Even Mal was grim this morning. “Are you ready?” he asked her as they settled into the gondola. She shook hers
elf back from a distant lonely place to answer: “As ever.” She gripped his arm through his jacket. He set his hand on hers; at an unseen signal from Four, the Couatl surged skyward.
The morning pall did not retreat before the rising sun. The shadow dome, their destination, grew larger on the horizon with each wingbeat.
All morning they traveled up a narrow ravine between snow-edged ridges. Two plates of the earth’s crust jutted against each other here, buckling and crushing down slow generations. A river ran along the cleft, fed by the falls from Seven Leaf Lake, and their flight traced the river to its source.
The shadow-dome was miles across and just as high. It curved immense ahead, surface mottled like different oils mixed. Dark currents twitched within as they approached. “Why does it look different colors?” Caleb asked.
“Allie can’t watch everywhere at once,” Mal said. “She sees her world in pieces. When she peers at a section of the dome, it darkens.”
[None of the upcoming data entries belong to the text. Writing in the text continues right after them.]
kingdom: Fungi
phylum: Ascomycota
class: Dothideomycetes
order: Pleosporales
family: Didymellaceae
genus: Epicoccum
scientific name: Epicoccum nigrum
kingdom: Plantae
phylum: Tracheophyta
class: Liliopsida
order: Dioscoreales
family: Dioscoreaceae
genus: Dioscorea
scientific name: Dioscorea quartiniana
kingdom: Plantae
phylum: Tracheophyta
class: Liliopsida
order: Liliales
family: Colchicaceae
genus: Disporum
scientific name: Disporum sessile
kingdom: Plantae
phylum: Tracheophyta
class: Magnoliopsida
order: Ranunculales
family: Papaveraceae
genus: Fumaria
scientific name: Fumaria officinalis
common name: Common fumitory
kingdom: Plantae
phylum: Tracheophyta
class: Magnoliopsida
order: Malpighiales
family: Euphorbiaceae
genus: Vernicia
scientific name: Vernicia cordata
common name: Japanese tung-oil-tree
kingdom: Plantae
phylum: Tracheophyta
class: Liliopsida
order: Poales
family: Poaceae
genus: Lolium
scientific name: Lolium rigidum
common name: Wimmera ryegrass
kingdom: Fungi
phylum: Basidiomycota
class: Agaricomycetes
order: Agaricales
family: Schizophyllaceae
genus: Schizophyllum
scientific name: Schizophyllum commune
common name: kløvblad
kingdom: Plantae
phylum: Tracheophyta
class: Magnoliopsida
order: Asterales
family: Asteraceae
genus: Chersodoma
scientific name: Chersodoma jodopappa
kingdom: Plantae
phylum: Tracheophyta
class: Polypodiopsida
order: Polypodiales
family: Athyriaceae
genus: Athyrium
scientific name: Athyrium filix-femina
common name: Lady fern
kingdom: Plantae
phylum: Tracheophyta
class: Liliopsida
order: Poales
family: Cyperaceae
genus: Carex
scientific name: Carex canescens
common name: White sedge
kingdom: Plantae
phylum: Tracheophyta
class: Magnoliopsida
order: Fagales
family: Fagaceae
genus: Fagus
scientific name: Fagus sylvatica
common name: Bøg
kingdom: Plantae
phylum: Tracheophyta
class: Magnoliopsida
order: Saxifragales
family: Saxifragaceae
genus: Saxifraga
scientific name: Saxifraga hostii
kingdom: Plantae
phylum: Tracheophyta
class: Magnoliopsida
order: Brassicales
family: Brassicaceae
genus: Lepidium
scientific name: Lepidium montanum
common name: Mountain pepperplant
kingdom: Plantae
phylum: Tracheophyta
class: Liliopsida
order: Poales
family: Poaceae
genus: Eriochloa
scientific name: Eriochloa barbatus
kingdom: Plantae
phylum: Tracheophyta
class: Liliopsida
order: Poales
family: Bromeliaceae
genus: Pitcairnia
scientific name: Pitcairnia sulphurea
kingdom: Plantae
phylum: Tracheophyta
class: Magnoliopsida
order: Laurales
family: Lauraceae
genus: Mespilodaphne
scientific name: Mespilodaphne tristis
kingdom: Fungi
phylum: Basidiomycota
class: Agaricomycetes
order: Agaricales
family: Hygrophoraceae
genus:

“You still think she’s the one we’re fighting?”
“Yes.”
After a pause, he asked: “Why do they move randomly? It’d be safer for her to have a system.”
“She probably thinks she does. Her mind’s warped, trying to contain all that power.”
“So we’re fighting a mad, almost omnipotent sorceress.”
“Yes.”
“Great.”
“For what it’s worth, madness tends to be a disadvantage in this sort of thing.”
“Glad to hear it.”
She sat in fierce profile, watching.
Caleb pondered his current predicament. A beast sacred and profane bore him north, with a beautiful, terrifying woman, to defend a city wonderful in its horrors. He lived in contradiction, and in fear.